But I still kinda think that this new movie isn't even gonna be half as good as the Schwarzenegger movie. That version was actually kinda deep at points and had a lot of great things going for it even if it barely had anything to do with the source material.



CAThulu said:


> As much as I like Jared Padalecki (because Supernatural kicks so much ass ^_^), the Friday the 13th reboot was full of derp.  Hearing that the same director is doing the Conan remake means that it's going to make Resident Evil 4 look like Hamlet.  Not to mention that my best friend loves the original Conan and he's going to go full on berserker mode once he sees what they did to his favourite film.
> 
> I'll save my cash and go see Silent Hill 2 ^_^


Jared Paladecki? I thought he was just an actor.

 Also, Silent Hill 2? The first one wasn't even very good to begin with! D:


----------



## ChaosKingX (Mar 16, 2011)

It'll probably just be a knockoff of 300. Expect a lot of blue filter and slo-mo/fast-mo shit.


----------



## Kellie Gator (Mar 16, 2011)

Found some more story details from a scan of a movie magazine that can be found here.

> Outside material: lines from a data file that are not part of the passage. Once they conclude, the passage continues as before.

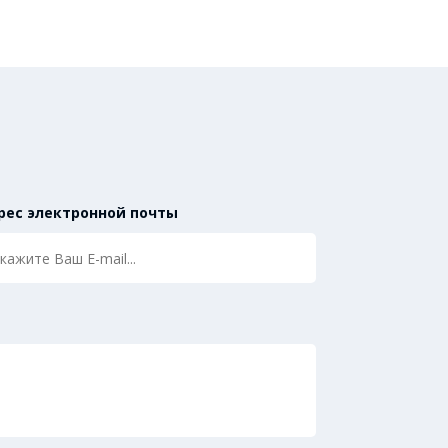
рес электронной почты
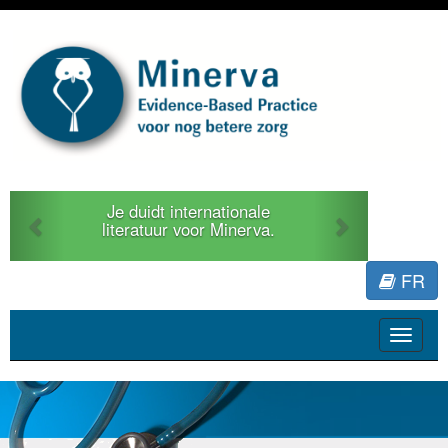
Previous
Next
Je duidt internationale
literatuur voor Minerva.
FR
Toggle
navigat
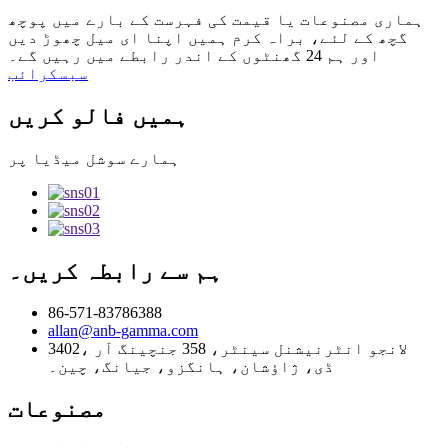
ہماری مصنوعات یا قیمت کی فہرست کے بارے میں پوچھ
گچھ کے لئے، براہ کرم ہمیں اپنا ای میل چھوڑ دیں
اور ہم 24 گھنٹوں کے اندر رابطے میں رہیں گے۔
سبسکرائب
ہمیں فالو کریں
ہمارے سوشل میڈیا پر
ہم سے رابطہ کریں۔
86-571-83786388
allan@anb-gamma.com
3402، لانجو انٹرنیشنل سینٹر، 358 جنچینگ آر
ڈی، ژاؤشان، ہانگزو، جیانگ، چین۔
مصنوعات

> Conan the Cimmerian (Momoa) kidnaps a mysterious girl named Tamara and uses her to draw out warlord Khalar Zym (Lang), the man who slaughtered his family and village.


This sounds a little more interesting because this is something I'd expect a Barbarian to do and it's at least somewhat different from the old movie. But it could also fall flat on it's ass. Who wants to bet there will be a lot of bickering between Conan and the girl and that they'll end up being in love with eachother in the end? :V


----------



## LizardKing (Mar 16, 2011)

Kellie Gator said:


> Found some more story details from a scan of a movie magazine that can be found here.
> This sounds a little more interesting because this is something I'd expect a Barbarian to do and it's at least somewhat different from the old movie. But it could also fall flat on it's ass. Who wants to bet there will be a lot of bickering between Conan and the girl and that they'll end up being in love with eachother in the end? :V


 
I think that's probably the person you see in the trailer. How could the film _not_ have a token love interest? No film is complete without one.

Augh :c


----------



## PKBitchGirl (Mar 21, 2011)

Apparently it's going to be based more on the original books rather than being a remake of the Governator's movie


----------



## Kellie Gator (Mar 22, 2011)

PKBitchGirl said:


> Apparently it's going to be based more on the original books rather than being a remake of the Governator's movie


 I hope so, but the plot synopsis sounds way too similar to Arnold's movie. Why can't they just make a movie where he's actually king of Aquilonia instead of making another origin revenge story? :[


----------



## Azure (Mar 22, 2011)

This is gonna be bullshit, I can already see it. Nothing about Conan the Barbarian ever needed to be remade. They'll never recreate the 80's glitz factor, or top fresh off the boat Arnold. Seriously, never.


----------